— Given passage —
━━━

Compressing salt forms new compound, finds new study

Compressing salt forms new compound, finds new study

10:59 AM, 3rd January 2014
Compressing salt forms new compound, finds new study
Electron localization function in the cubic NaCl3 structure.

STONY BROOK, US: Artem R Oganov, Professor, Stony Brook has documented his predictions about, and experiments in, compressing sodium chloride (rock salt) to form new compounds. These compounds validate his methodology for predicting the properties of objects - a methodology now used worldwide for computational material discovery - and hold the promise of novel materials and applications.

“I think this work is the beginning of a revolution in chemistry. We found, at low pressures achievable in the lab, perfectly stable compounds that contradict the classical rules of chemistry. If you apply the rather modest pressure of 200,000 atmospheres - for comparison purposes, the pressure at the centre of the earth is 3.6 million atmospheres - everything we know from chemistry textbooks falls apart,” said Oganov.

Standard chemistry textbooks say that sodium and chlorine have very different electronegativities, and thus must form an ionic compound with a well-defined composition. Sodium’s charge is +1, chlorine’s charge is -1; sodium will give away an electron, chlorine wants to take an electron. According to chemistry texts and common sense, the only possible combination of these atoms in a compound is 1:1—rock salt, or NaCl.

“We found crazy compounds that violate textbook rules - NaCl3, NaCl7, Na3Cl2, Na2Cl, and Na3Cl. These compounds are thermodynamically stable and, once made, remain indefinitely; nothing will make them fall apart. Classical chemistry forbids their very existence. Classical chemistry also says atoms try to fulfill the octet rule - elements gain or lose electrons to attain an electron configuration of the nearest noble gas, with complete outer electron shells that make them very stable. Well, here that rule is not satisfied,” said Weiwei Zhang, lead author of the study.

━━━

— Data under study —
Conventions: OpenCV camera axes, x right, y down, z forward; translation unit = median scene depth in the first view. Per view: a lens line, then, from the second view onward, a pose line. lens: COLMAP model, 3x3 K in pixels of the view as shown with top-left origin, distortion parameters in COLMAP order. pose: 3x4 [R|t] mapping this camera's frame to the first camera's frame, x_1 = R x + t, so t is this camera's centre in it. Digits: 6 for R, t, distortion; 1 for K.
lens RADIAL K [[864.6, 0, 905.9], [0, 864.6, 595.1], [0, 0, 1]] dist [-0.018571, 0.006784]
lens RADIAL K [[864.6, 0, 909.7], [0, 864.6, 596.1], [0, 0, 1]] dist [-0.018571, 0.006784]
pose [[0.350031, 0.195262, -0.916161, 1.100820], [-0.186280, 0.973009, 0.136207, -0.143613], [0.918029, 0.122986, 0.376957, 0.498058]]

━━━

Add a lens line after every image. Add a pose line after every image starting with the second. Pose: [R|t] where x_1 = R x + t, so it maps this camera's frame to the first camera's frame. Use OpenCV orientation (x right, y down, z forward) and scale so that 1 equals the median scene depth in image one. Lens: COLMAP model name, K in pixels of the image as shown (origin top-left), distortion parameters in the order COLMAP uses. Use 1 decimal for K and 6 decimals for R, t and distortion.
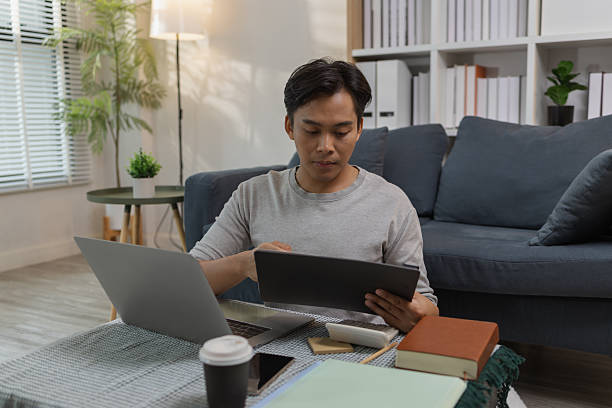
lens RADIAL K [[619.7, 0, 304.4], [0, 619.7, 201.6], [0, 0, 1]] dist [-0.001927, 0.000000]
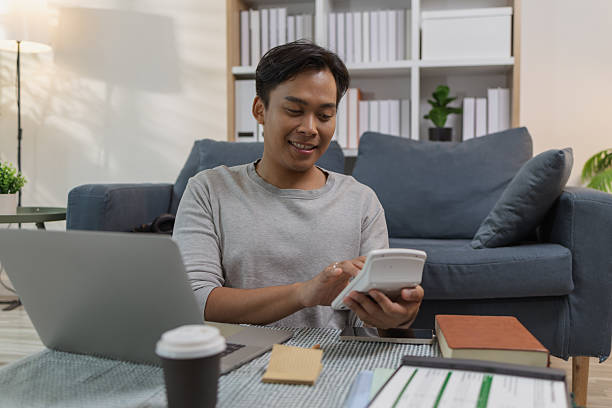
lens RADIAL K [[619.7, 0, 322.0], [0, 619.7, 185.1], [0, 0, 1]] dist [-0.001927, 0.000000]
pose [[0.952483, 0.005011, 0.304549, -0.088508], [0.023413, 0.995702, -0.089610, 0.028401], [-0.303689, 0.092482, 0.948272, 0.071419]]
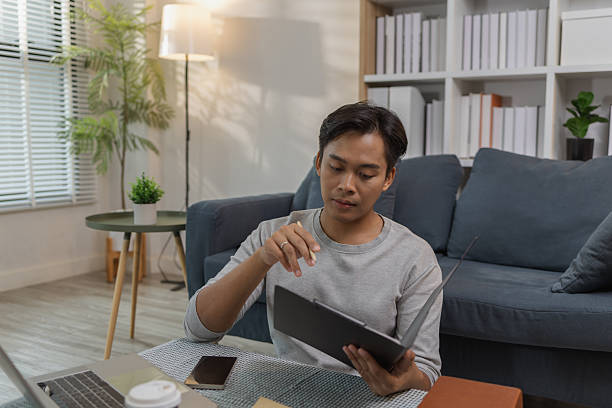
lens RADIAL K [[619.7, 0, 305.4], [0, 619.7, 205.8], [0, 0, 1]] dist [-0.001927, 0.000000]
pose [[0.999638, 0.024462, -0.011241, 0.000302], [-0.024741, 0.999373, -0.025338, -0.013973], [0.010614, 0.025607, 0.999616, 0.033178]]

━━━

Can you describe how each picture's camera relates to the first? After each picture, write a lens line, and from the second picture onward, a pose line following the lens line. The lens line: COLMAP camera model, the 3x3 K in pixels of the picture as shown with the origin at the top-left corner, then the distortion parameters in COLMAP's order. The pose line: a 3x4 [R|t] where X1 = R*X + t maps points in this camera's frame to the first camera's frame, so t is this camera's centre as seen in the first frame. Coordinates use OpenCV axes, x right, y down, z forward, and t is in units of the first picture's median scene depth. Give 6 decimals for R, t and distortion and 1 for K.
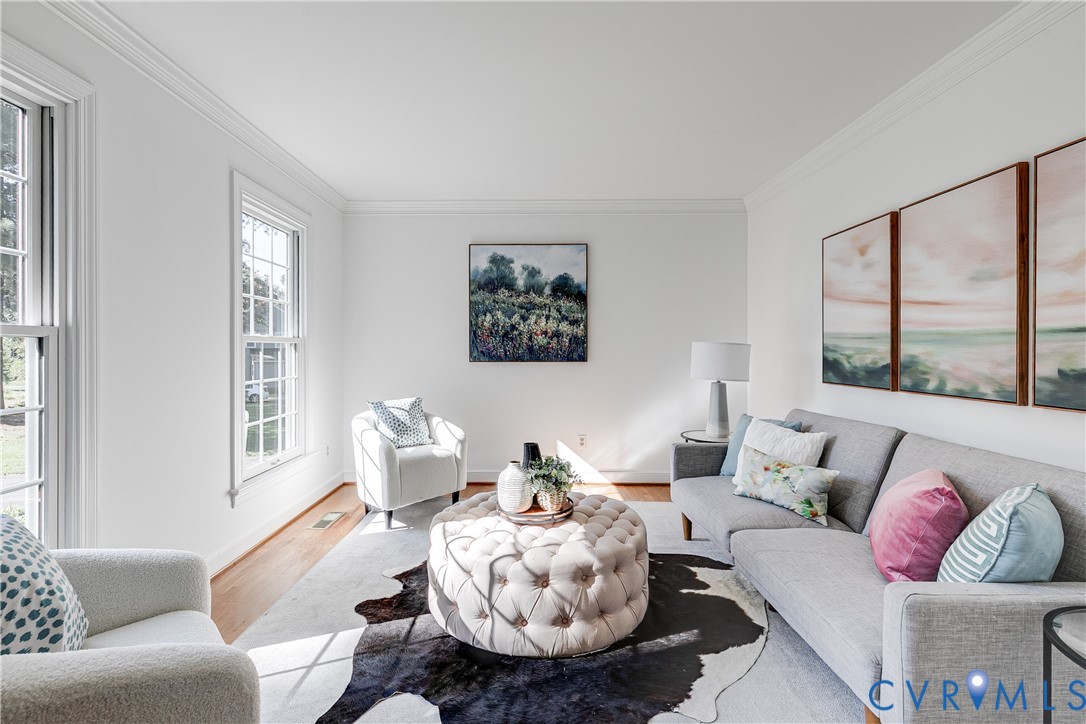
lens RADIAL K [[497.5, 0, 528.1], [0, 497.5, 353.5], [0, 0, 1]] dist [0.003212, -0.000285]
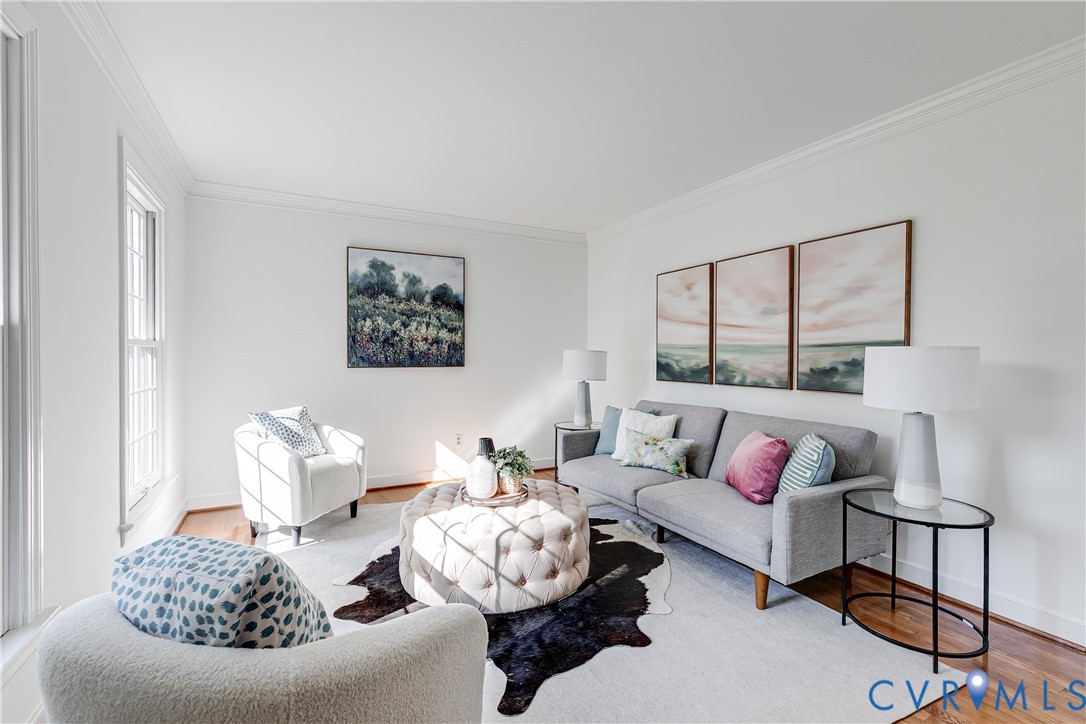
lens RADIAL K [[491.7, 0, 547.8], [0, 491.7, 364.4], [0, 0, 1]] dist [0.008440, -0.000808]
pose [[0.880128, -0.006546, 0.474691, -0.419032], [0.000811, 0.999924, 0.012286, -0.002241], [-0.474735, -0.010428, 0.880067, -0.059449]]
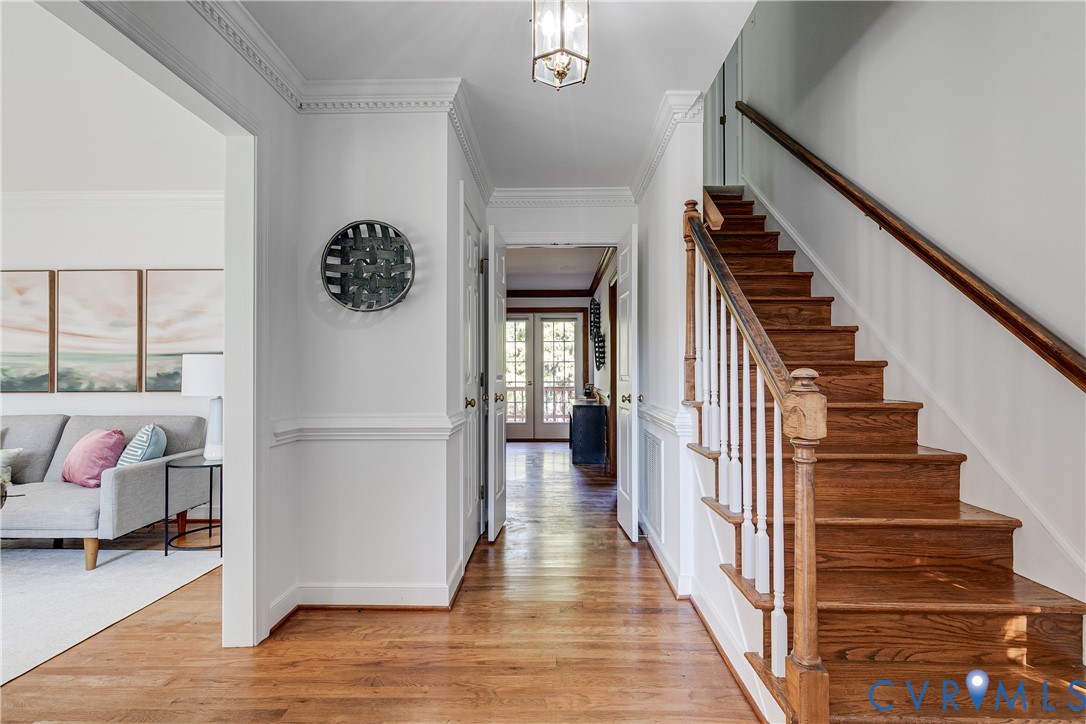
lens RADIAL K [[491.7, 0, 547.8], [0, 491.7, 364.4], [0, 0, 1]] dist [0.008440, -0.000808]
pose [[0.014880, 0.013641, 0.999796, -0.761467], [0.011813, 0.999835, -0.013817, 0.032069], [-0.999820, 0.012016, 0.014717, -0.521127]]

━━━

— Problem requirements —
Write out, word for word, the part of the salt compression article that begins at "STONY BROOK, US: Artem" and stops after "materials and applications.". The entries have nothing to do with the salt compression article.

— Answer to this exercise —
STONY BROOK, US: Artem R Oganov, Professor, Stony Brook has documented his predictions about, and experiments in, compressing sodium chloride (rock salt) to form new compounds. These compounds validate his methodology for predicting the properties of objects - a methodology now used worldwide for computational material discovery - and hold the promise of novel materials and applications.